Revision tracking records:
━━━━━━

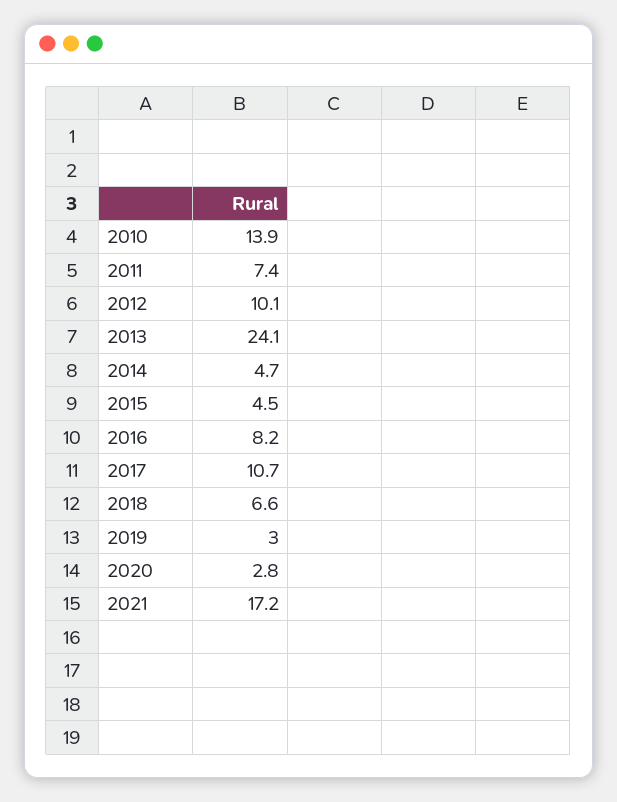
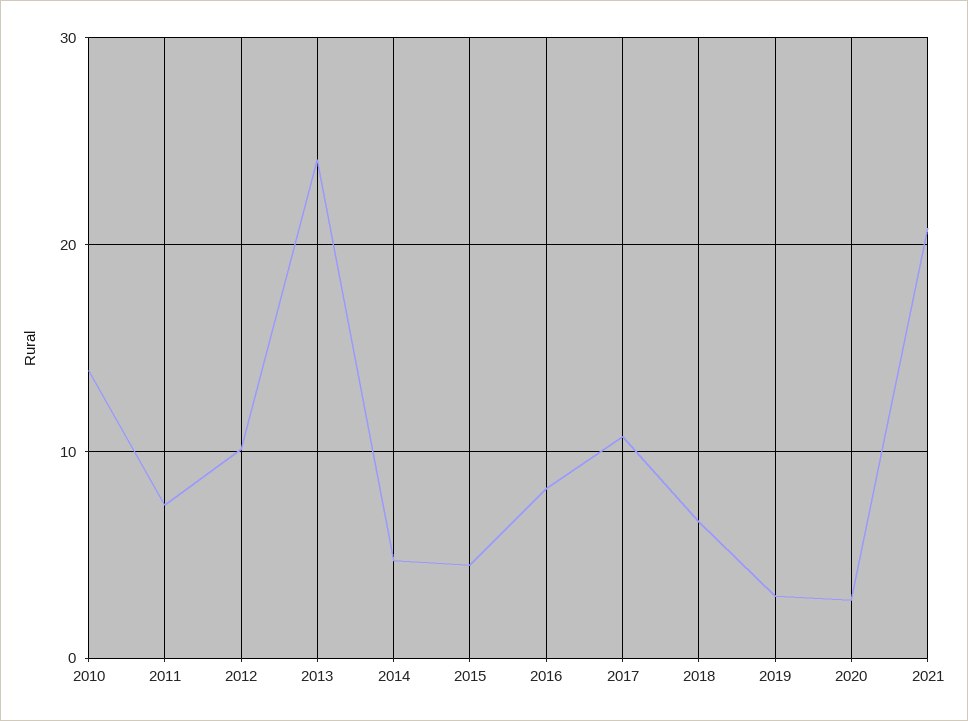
  {
    "2010": 13.9,
    "2011": 7.4,
    "2012": 10.1,
    "2013": 24.1,
    "2014": 4.7,
    "2015": 4.5,
    "2016": 8.2,
    "2017": 10.7,
    "2018": 6.6,
    "2019": 3,
    "2020": 2.8,
-   "2021": 17.2
+   "2021": 21
  }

━━━━━━

*About this exercise*: Restate all entries above exactly, but not the images.

*Exercise solution*:
  {
    "2010": 13.9,
    "2011": 7.4,
    "2012": 10.1,
    "2013": 24.1,
    "2014": 4.7,
    "2015": 4.5,
    "2016": 8.2,
    "2017": 10.7,
    "2018": 6.6,
    "2019": 3,
    "2020": 2.8,
-   "2021": 17.2
+   "2021": 21
  }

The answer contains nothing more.